■ Textblock:
************
5 Gemäß § 34 Abs. 1 VwGG sind Revisionen, die sich wegen Nichtvorliegens der Voraussetzungen des Art. 133 Abs. 4 B‑VG nicht zur Behandlung eignen, ohne weiteres Verfahren mit Beschluss zurückzuweisen.
6 Nach § 34 Abs. 1a VwGG ist der Verwaltungsgerichtshof bei der Beurteilung der Zulässigkeit der Revision gemäß Art. 133 Abs. 4 B‑VG an den Ausspruch des Verwaltungsgerichtes gemäß § 25a Abs. 1 VwGG nicht gebunden. Die Zulässigkeit einer außerordentlichen Revision gemäß Art. 133 Abs. 4 B‑VG hat der Verwaltungsgerichtshof im Rahmen der dafür in der Revision vorgebrachten Gründe (§ 28 Abs. 3 VwGG) zu überprüfen.
7 Zur Zulässigkeit bringt die Revision vor, dass die Annahme des BVwG, der 37‑jährige Revisionswerber sei ohne besondere militärische Kenntnisse für das syrische Militär nicht von Interesse, den Länderfeststellungen widerspreche, denen zufolge für männliche syrische Staatsangehörige im Alter von 18 bis 42 Jahren die Ableistung eines Wehrdienstes gesetzlich verpflichtend sei. Unter Hinweis auf eine Passage in den Länderfeststellungen, wonach die in Rede stehende Altersgrenze eher von lokalen Entwicklungen und den Mobilisierungsbemühungen der Regierung als von allgemeinen Einberufungsregelungen abhänge, bringt der Revisionswerber überdies vor, dass das BVwG „lokale Entwicklungen“, die ihn bei einer Rückkehr vor der Zwangsrekrutierung verschonen würden, nicht dargelegt habe, obwohl der Sachverhalt vollständig zu ermitteln sei.
8 Nach ständiger Rechtsprechung des Verwaltungsgerichtshofes ist dieser als Rechtsinstanz zur Überprüfung der Beweiswürdigung im Allgemeinen nicht berufen. Im Zusammenhang mit der Beweiswürdigung liegt eine Rechtsfrage von grundsätzlicher Bedeutung nur dann vor, wenn das Verwaltungsgericht die Beweiswürdigung in einer die Rechtssicherheit beeinträchtigenden, unvertretbaren Weise vorgenommen hat (vgl. VwGH 29.6.2023, Ra 2023/19/0064, mwN).
************
[Datensatzeinträge]

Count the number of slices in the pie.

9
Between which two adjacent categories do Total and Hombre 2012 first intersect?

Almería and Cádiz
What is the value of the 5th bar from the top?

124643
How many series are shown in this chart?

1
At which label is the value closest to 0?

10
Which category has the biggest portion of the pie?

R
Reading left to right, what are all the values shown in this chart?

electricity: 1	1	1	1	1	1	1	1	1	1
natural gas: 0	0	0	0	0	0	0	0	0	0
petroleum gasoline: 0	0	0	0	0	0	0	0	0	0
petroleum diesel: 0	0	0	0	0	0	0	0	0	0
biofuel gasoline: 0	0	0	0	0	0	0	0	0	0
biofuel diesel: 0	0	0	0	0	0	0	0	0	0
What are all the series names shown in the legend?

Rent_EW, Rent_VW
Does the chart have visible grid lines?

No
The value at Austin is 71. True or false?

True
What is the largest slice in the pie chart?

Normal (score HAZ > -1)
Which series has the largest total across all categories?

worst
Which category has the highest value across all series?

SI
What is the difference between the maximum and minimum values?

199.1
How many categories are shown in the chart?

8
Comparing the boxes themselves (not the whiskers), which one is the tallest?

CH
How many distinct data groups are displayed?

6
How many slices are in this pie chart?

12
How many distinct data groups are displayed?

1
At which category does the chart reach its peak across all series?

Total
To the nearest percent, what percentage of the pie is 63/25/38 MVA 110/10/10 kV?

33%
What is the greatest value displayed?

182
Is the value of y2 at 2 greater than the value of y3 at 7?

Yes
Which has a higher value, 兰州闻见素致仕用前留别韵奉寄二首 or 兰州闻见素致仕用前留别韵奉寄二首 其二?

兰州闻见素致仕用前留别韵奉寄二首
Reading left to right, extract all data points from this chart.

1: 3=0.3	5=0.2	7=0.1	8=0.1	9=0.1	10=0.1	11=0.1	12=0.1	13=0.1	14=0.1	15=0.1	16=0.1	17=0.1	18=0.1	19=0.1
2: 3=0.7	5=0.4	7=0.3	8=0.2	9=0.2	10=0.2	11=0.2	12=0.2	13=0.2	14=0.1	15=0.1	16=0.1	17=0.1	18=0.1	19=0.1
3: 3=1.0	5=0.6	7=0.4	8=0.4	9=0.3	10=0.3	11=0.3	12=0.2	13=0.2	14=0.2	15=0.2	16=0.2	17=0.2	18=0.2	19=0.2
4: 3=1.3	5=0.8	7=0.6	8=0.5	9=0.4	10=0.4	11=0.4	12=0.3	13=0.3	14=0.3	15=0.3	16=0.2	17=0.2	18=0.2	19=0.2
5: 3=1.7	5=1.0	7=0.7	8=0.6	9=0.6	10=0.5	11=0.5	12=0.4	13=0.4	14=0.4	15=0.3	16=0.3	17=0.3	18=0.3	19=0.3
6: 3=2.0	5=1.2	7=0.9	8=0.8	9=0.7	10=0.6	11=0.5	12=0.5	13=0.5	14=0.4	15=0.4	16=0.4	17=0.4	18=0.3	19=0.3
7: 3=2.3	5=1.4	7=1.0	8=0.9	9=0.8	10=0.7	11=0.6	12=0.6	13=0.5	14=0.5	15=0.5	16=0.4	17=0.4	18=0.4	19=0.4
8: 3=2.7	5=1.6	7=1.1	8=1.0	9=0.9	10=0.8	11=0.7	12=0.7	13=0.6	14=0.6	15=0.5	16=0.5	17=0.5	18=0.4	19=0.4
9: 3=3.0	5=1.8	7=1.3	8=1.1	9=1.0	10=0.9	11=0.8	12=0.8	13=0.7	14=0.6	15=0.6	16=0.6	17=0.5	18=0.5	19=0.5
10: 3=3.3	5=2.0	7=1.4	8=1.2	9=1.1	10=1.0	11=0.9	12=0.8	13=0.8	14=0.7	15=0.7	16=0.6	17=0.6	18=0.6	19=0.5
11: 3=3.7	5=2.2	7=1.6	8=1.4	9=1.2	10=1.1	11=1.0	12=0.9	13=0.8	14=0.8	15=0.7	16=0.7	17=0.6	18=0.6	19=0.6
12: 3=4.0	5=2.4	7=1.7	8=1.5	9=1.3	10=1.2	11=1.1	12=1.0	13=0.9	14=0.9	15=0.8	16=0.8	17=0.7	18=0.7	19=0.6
************
■ Arbeitsauftrag 1: Für welche männlichen syrischen Staatsangehörigen ist laut dem Text zur Revisionszulässigkeit die Ableistung eines Wehrdienstes gesetzlich verpflichtend?
■ Arbeitsauftrag 2:
Prüfen Sie anhand des Textes zur Revisionszulässigkeit, ob die folgenden Aussagen zutreffen, und belegen Sie jede Entscheidung mit dem ausschlaggebenden Wortlaut:
(a) Der Verwaltungsgerichtshof ist bei der Beurteilung der Zulässigkeit an den Ausspruch des Verwaltungsgerichtes gebunden.
(b) Revisionen, die sich nicht zur Behandlung eignen, werden ohne weiteres Verfahren mit Beschluss zurückgewiesen.
(c) Der Verwaltungsgerichtshof ist als Rechtsinstanz im Allgemeinen zur Überprüfung der Beweiswürdigung berufen.
■ Arbeitsauftrag 3: Setzen Sie den Text zur Revisionszulässigkeit im Anschluss an seinen letzten Satz fort.

■ Schriftliche Antwort 1: Für männliche syrische Staatsangehörige im Alter von 18 bis 42 Jahren.

■ Schriftliche Antwort 2:
(a) Nein: „an den Ausspruch des Verwaltungsgerichtes gemäß § 25a Abs. 1 VwGG nicht gebunden“
(b) Ja: „ohne weiteres Verfahren mit Beschluss zurückzuweisen“
(c) Nein: „zur Überprüfung der Beweiswürdigung im Allgemeinen nicht berufen“

■ Schriftliche Antwort 3:
9 Im vorliegenden Fall führte das BVwG eine mündliche Verhandlung durch, in der es sich einen persönlichen Eindruck vom Revisionswerber verschaffte und ihn zu seinen Fluchtgründen befragte. Unter Heranziehung von im Entscheidungszeitpunkt aktuellen Länderberichten setzte sich das BVwG beweiswürdigend mit dem Fluchtvorbringen auseinander und verwies dabei auf sehr vage und widersprüchliche Angaben des Revisionswerbers. Unter anderem ging das BVwG nicht davon aus, dass der Revisionswerber zum Reservedienst einberufen worden sei und deswegen gesucht oder verfolgt werde. Schließlich nahm das BVwG an, dass dem Revisionswerber eine Einziehung in den syrischen Militärdienst als Reservist mit maßgeblicher Wahrscheinlichkeit nicht drohe. Diesen Erwägungen des BVwG hält die Revision insgesamt nichts Stichhaltiges entgegen.
10 Soweit zudem Verfahrensmängel ‑ wie hier Ermittlungsmängel ‑ als Zulassungsgründe ins Treffen geführt werden, so muss schon in der abgesonderten Zulässigkeitsbegründung die Relevanz dieser Verfahrensmängel, weshalb also bei Vermeidung des Verfahrensmangels in der Sache ein anderes, für den Revisionswerber günstigeres Ergebnis hätte erzielt werden können, dargetan werden. Dies setzt voraus, dass - auf das Wesentliche zusammengefasst - jene Tatsachen dargestellt werden, die sich bei Vermeidung des behaupteten Verfahrensfehlers als erwiesen ergeben hätten (vgl. VwGH 6.6.2023, Ra 2023/19/0077, mwN).
11 Eine solche Relevanzdarstellung gelingt der Revision mit dem Vorbringen, das BVwG habe „lokale Entwicklungen“, die den Revisionswerber vor einer Zwangsrekrutierung verschonen würden, nicht dargelegt, obwohl der Sachverhalt vollständig zu ermitteln sei, nicht.
12 In der Revision werden sohin keine Rechtsfragen aufgeworfen, denen im Sinne des Art. 133 Abs. 4 B‑VG grundsätzliche Bedeutung zukäme. Die Revision war daher ohne weiteres Verfahren gemäß § 34 Abs. 1 VwGG zurückzuweisen.